To start the cooking class off, another classmate and I peeled some potatoes. I had already previously used a peeler when I peeled some carrots, so I felt confident about this task.

After the potatoes were peeled, we had to cut and dice the potatoes. I had used a chef’s knife before, so I had some confidence already in my ability to complete this task. However, I went to fast, and I had to remind myself to slow down while I was dicing. While the potatoes were being prepared and put into a large bowl another student started making biscuits. I was curious about making biscuits because the last time I made biscuits they came out harder than rocks. I was hoping for a better outcome this time.  When it was my turn to make my batch, I was nervous and I felt unsure with my cooking abilities, and I lacked confidence which was heard in my voice as I talked to my teacher.  The dough felt sticky as I kneaded it. I did not like how the dough stuck to my hands; and I was glad when my biscuits were on the cookie sheet. Once that was done, I was relieved when I could wash my hands. I then had to face my fears and I had to place my cookie sheet into the hot oven. Before I did that, my teacher gave the whole class some tips.  I was able to put the cookie sheet in the hot oven without any problems. The battle was won. While my biscuits were in the oven I watched another student cook sausage. I was then instructed to crack and whip some eggs into a bowl. I had cracked eggs before and that was no problem. However, I had to be taught how to use a whisk. Because of my Cerebral Palsy I could not be as fancy as my teacher did it, however the way I beat the eggs got the job done.  While this was going on my teacher went from station to station checking on each student. Soon, the meat, the first batch of biscuits, and the potatoes were done. All that was left was my biscuits and the eggs. The timer beeped and that meant it was time to take the biscuits from the oven. I too had to take up this challenge and get over the fear of the heat. Before I took the biscuits out of the oven, my teacher gave us a lesson on how to safely remove the pan. He also allowed me to do a practice run of where I would put the pan before I actually took it out. I took the pan out with ease. My confidence rose.

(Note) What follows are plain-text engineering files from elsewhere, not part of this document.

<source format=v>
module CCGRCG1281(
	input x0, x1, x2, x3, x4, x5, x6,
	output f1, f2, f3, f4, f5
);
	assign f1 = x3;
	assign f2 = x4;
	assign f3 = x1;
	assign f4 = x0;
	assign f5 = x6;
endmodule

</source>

I still have a lot more pans to pull from a hot oven before I get my full confidence, however I will get there.

Once I was finished with this task, I transferred the finished eggs to a serving dish. I felt good about myself at that very moment.

It was time to eat, and the staff, and all the students enjoyed the meal.

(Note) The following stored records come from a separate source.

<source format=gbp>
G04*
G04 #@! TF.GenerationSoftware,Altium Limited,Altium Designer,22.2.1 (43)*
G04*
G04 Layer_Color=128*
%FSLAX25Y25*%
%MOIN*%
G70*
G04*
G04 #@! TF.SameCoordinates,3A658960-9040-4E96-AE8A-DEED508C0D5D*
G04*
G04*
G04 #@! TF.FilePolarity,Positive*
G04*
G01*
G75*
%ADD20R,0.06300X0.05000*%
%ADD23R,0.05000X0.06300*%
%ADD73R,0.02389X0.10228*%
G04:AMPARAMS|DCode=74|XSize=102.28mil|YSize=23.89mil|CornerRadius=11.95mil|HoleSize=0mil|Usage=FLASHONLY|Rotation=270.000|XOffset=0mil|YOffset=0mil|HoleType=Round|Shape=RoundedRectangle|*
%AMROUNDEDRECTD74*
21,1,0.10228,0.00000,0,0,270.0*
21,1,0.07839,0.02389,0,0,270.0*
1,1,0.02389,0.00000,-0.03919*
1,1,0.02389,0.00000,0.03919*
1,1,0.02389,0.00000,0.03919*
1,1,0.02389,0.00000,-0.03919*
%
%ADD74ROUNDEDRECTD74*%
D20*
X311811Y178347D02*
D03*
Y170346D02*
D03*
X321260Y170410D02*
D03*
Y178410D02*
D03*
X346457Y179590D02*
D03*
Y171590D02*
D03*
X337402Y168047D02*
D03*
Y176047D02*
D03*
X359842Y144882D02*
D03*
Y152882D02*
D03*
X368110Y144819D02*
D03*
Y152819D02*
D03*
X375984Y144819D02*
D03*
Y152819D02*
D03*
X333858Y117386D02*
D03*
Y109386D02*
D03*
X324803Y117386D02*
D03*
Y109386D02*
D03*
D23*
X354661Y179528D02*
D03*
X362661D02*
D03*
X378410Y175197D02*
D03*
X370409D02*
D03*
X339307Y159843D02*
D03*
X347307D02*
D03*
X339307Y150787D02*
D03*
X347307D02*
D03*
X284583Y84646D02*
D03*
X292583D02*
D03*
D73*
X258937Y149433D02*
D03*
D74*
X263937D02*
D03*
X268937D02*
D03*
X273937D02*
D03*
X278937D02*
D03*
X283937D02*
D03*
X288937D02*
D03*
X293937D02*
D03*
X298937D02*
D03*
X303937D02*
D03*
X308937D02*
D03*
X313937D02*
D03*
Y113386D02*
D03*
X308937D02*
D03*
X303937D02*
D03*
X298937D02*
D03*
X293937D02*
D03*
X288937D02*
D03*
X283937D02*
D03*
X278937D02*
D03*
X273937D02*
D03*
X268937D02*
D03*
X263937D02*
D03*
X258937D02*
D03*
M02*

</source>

Cooking Mexican (independent living skills series lesson 3)

After a short bereavement period, I decided to return to school in my grandma’s honor. I was nervous the night before because I had missed class the previous week, but I had a lot of support from the staff and classmates.

Today we were learning how to cook Mexican. We had the choice to make: Small or large quesadillas, burrito, or hand corn tacos. During the lecture part of the class, we discussed shopping on a budget, getting assistance while shopping, and basic types of spices that would be useful to have at home.

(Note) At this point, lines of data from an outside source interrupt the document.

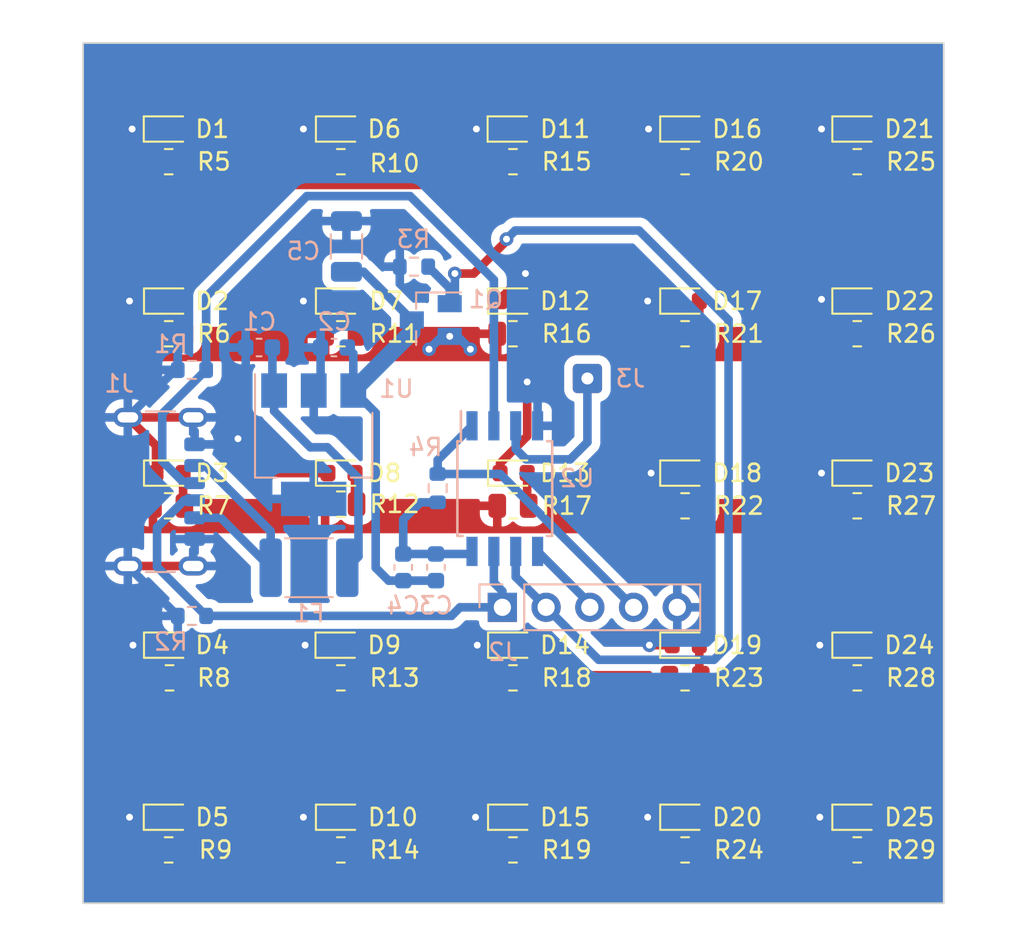
<source format=kicad_pcb>
(kicad_pcb (version 20221018) (generator pcbnew)

  (general
    (thickness 1.6)
  )

  (paper "A4")
  (layers
    (0 "F.Cu" signal)
    (31 "B.Cu" signal)
    (32 "B.Adhes" user "B.Adhesive")
    (33 "F.Adhes" user "F.Adhesive")
    (34 "B.Paste" user)
    (35 "F.Paste" user)
    (36 "B.SilkS" user "B.Silkscreen")
    (37 "F.SilkS" user "F.Silkscreen")
    (38 "B.Mask" user)
    (39 "F.Mask" user)
    (40 "Dwgs.User" user "User.Drawings")
    (41 "Cmts.User" user "User.Comments")
    (42 "Eco1.User" user "User.Eco1")
    (43 "Eco2.User" user "User.Eco2")
    (44 "Edge.Cuts" user)
    (45 "Margin" user)
    (46 "B.CrtYd" user "B.Courtyard")
    (47 "F.CrtYd" user "F.Courtyard")
    (48 "B.Fab" user)
    (49 "F.Fab" user)
    (50 "User.1" user)
    (51 "User.2" user)
    (52 "User.3" user)
    (53 "User.4" user)
    (54 "User.5" user)
    (55 "User.6" user)
    (56 "User.7" user)
    (57 "User.8" user)
    (58 "User.9" user)
  )

  (setup
    (pad_to_mask_clearance 0)
    (pcbplotparams
      (layerselection 0x00010fc_ffffffff)
      (plot_on_all_layers_selection 0x0000000_00000000)
      (disableapertmacros false)
      (usegerberextensions true)
      (usegerberattributes false)
      (usegerberadvancedattributes false)
      (creategerberjobfile false)
      (dashed_line_dash_ratio 12.000000)
      (dashed_line_gap_ratio 3.000000)
      (svgprecision 4)
      (plotframeref false)
      (viasonmask false)
      (mode 1)
      (useauxorigin false)
      (hpglpennumber 1)
      (hpglpenspeed 20)
      (hpglpendiameter 15.000000)
      (dxfpolygonmode true)
      (dxfimperialunits true)
      (dxfusepcbnewfont true)
      (psnegative false)
      (psa4output false)
      (plotreference true)
      (plotvalue false)
      (plotinvisibletext false)
      (sketchpadsonfab false)
      (subtractmaskfromsilk true)
      (outputformat 1)
      (mirror false)
      (drillshape 0)
      (scaleselection 1)
      (outputdirectory "C:/Users/Leon.hergesic.adamov/OneDrive/projekti_2022/24-lampadine/12-pcb/v3/v3-gerbers/")
    )
  )

  (net 0 "")
  (net 1 "GND")
  (net 2 "Net-(D1-A)")
  (net 3 "Net-(D2-A)")
  (net 4 "Net-(D3-A)")
  (net 5 "Net-(D4-A)")
  (net 6 "Net-(D5-A)")
  (net 7 "Net-(D6-A)")
  (net 8 "Net-(D7-A)")
  (net 9 "Net-(D8-A)")
  (net 10 "Net-(D9-A)")
  (net 11 "Net-(D10-A)")
  (net 12 "Net-(D11-A)")
  (net 13 "Net-(D12-A)")
  (net 14 "Net-(D13-A)")
  (net 15 "Net-(D14-A)")
  (net 16 "Net-(D15-A)")
  (net 17 "Net-(D16-A)")
  (net 18 "Net-(D17-A)")
  (net 19 "Net-(D18-A)")
  (net 20 "Net-(D19-A)")
  (net 21 "Net-(D20-A)")
  (net 22 "Net-(D21-A)")
  (net 23 "Net-(D22-A)")
  (net 24 "Net-(D23-A)")
  (net 25 "Net-(D24-A)")
  (net 26 "Net-(D25-A)")
  (net 27 "SRC_CAP1")
  (net 28 "Net-(F1-Pad1)")
  (net 29 "SRC_CAP2")
  (net 30 "TOUCH_SENS_EXT")
  (net 31 "LED_CTRL")
  (net 32 "LED_PWR")
  (net 33 "USB_PWR")
  (net 34 "Net-(J2-Pin_4)")
  (net 35 "Net-(J2-Pin_3)")
  (net 36 "IC_PS")
  (net 37 "CIRC_PWR")

  (footprint "Diode_SMD:D_0603_1608Metric" (layer "F.Cu") (at 154.9875 75))

  (footprint "Diode_SMD:D_0603_1608Metric" (layer "F.Cu") (at 155.0125 85))

  (footprint "Diode_SMD:D_0603_1608Metric" (layer "F.Cu") (at 135.025 95))

  (footprint "Resistor_SMD:R_0805_2012Metric" (layer "F.Cu") (at 154.975 116.9))

  (footprint "Resistor_SMD:R_0805_2012Metric" (layer "F.Cu") (at 164.975 116.9))

  (footprint "Resistor_SMD:R_0805_2012Metric" (layer "F.Cu") (at 164.975 96.9))

  (footprint "Resistor_SMD:R_0805_2012Metric" (layer "F.Cu") (at 144.975 96.8))

  (footprint "Diode_SMD:D_0603_1608Metric" (layer "F.Cu") (at 165.0125 105))

  (footprint "Diode_SMD:D_0603_1608Metric" (layer "F.Cu") (at 165.0125 115))

  (footprint "Diode_SMD:D_0603_1608Metric" (layer "F.Cu") (at 145.0125 85))

  (footprint "Diode_SMD:D_0603_1608Metric" (layer "F.Cu") (at 175.0125 85))

  (footprint "Diode_SMD:D_0603_1608Metric" (layer "F.Cu") (at 144.9875 105))

  (footprint "Resistor_SMD:R_0805_2012Metric" (layer "F.Cu") (at 134.975 86.9))

  (footprint "Diode_SMD:D_0603_1608Metric" (layer "F.Cu") (at 165.0125 95))

  (footprint "Resistor_SMD:R_0805_2012Metric" (layer "F.Cu") (at 174.975 96.9))

  (footprint "Resistor_SMD:R_0805_2012Metric" (layer "F.Cu") (at 164.975 76.9))

  (footprint "Resistor_SMD:R_0805_2012Metric" (layer "F.Cu") (at 154.975 106.9))

  (footprint "Diode_SMD:D_0603_1608Metric" (layer "F.Cu") (at 175.0125 115))

  (footprint "Resistor_SMD:R_0805_2012Metric" (layer "F.Cu") (at 144.975 86.9))

  (footprint "Resistor_SMD:R_0805_2012Metric" (layer "F.Cu") (at 174.975 116.9))

  (footprint "Resistor_SMD:R_0805_2012Metric" (layer "F.Cu") (at 144.975 76.9))

  (footprint "Resistor_SMD:R_0805_2012Metric" (layer "F.Cu") (at 174.975 106.9))

  (footprint "Resistor_SMD:R_0805_2012Metric" (layer "F.Cu") (at 174.975 76.9))

  (footprint "Resistor_SMD:R_0805_2012Metric" (layer "F.Cu") (at 174.975 86.9))

  (footprint "Diode_SMD:D_0603_1608Metric" (layer "F.Cu") (at 175.0125 95))

  (footprint "Diode_SMD:D_0603_1608Metric" (layer "F.Cu") (at 145.0125 75))

  (footprint "Resistor_SMD:R_0805_2012Metric" (layer "F.Cu") (at 154.975 86.9))

  (footprint "Diode_SMD:D_0603_1608Metric" (layer "F.Cu") (at 135.0125 75))

  (footprint "Diode_SMD:D_0603_1608Metric" (layer "F.Cu") (at 165.0125 85))

  (footprint "Diode_SMD:D_0603_1608Metric" (layer "F.Cu") (at 135.0125 115))

  (footprint "Resistor_SMD:R_0805_2012Metric" (layer "F.Cu") (at 164.975 86.9))

  (footprint "Diode_SMD:D_0603_1608Metric" (layer "F.Cu") (at 155.0125 115))

  (footprint "Resistor_SMD:R_0805_2012Metric" (layer "F.Cu") (at 134.975 96.9))

  (footprint "Diode_SMD:D_0603_1608Metric" (layer "F.Cu") (at 175.0125 75))

  (footprint "Diode_SMD:D_0603_1608Metric" (layer "F.Cu") (at 135.025 85))

  (footprint "Diode_SMD:D_0603_1608Metric" (layer "F.Cu") (at 165.0125 75))

  (footprint "Diode_SMD:D_0603_1608Metric" (layer "F.Cu") (at 135.025 105))

  (footprint "Diode_SMD:D_0603_1608Metric" (layer "F.Cu") (at 145.0125 115))

  (footprint "Resistor_SMD:R_0805_2012Metric" (layer "F.Cu") (at 154.975 96.9))

  (footprint "Diode_SMD:D_0603_1608Metric" (layer "F.Cu") (at 155.0125 95))

  (footprint "Diode_SMD:D_0603_1608Metric" (layer "F.Cu") (at 175.0125 105))

  (footprint "Diode_SMD:D_0603_1608Metric" (layer "F.Cu") (at 145.0125 95))

  (footprint "Resistor_SMD:R_0805_2012Metric" (layer "F.Cu") (at 144.975 116.9))

  (footprint "Resistor_SMD:R_0805_2012Metric" (layer "F.Cu") (at 134.975 76.9))

  (footprint "Resistor_SMD:R_0805_2012Metric" (layer "F.Cu") (at 164.975 106.9))

  (footprint "Resistor_SMD:R_0805_2012Metric" (layer "F.Cu") (at 134.975 116.9))

  (footprint "Resistor_SMD:R_0805_2012Metric" (layer "F.Cu") (at 154.975 76.9))

  (footprint "Diode_SMD:D_0603_1608Metric" (layer "F.Cu") (at 155.0125 105))

  (footprint "Resistor_SMD:R_0805_2012Metric" (layer "F.Cu") (at 144.975 106.9))

  (footprint "Resistor_SMD:R_0805_2012Metric" (layer "F.Cu") (at 135.025 106.9))

  (footprint "Package_SO:SOIC-8W_5.3x5.3mm_P1.27mm" (layer "B.Cu") (at 154.5 95.9 -90))

  (footprint "Capacitor_SMD:C_0603_1608Metric" (layer "B.Cu") (at 140.225 87.7 180))

  (footprint "Capacitor_SMD:C_0603_1608Metric" (layer "B.Cu") (at 150.5 100.475 90))

  (footprint "Resistor_SMD:R_0603_1608Metric" (layer "B.Cu") (at 150.6 95.875 -90))

  (footprint "Resistor_SMD:R_0603_1608Metric" (layer "B.Cu") (at 136.325 89 180))

  (footprint "Fuse:Fuse_1812_4532Metric_Pad1.30x3.40mm_HandSolder" (layer "B.Cu")
    (tstamp 4248d1be-6d93-4101-a668-b73c1682cde7)
    (at 143.125 100.5)
    (descr "Fuse SMD 1812 (4532 Metric), square (rectangular) end terminal, IPC_7351 nominal with elongated pad for handsoldering. (Body size source: https://www.nikhef.nl/pub/departments/mt/projects/detectorR_D/dtddice/ERJ2G.pdf), generated with kicad-footprint-generator")
    (tags "fuse handsolder")
    (property "Sheetfile" "v3.kicad_sch")
    (property "Sheetname" "")
    (property "ki_description" "Resettable fuse, polymeric positive temperature coefficient")
    (property "ki_keywords" "resettable fuse PTC 
... [190171 chars truncated]
</source>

We were all eager to get cooking. For those of us who needed practice cooking meat, we got to brown the hamburger. I was one of the students, (3 of us) cooking it.

I learned to start cooking meat on high heat, then once it’s mostly cooked, it sizzles, and you can turn the heat to medium.

While the three students were cooking the meat, the remaining students chopped onions, bell peppers, and peeled and mashed avocadoes. The students who cooked the meat learned how to use paper towels on a plate to drain the meat. We also chopped vegetables too. I chopped an onion, tomatoes, and tried to peel an avocado. During the vegetable prep, the director of Division of Blind Services stopped by. It was nice to meet her, and to be able to show off my new skills, as well as share my professional achievements.

Once all the ingredients were chopped and the meat cooked, we got to choose either tacos, quesadillas, or a burrito. I had two hard-shell tacos, and I made a quesadilla for my grandpa. I had fun with this lesson and as always I look forward to advancing my cooking skills.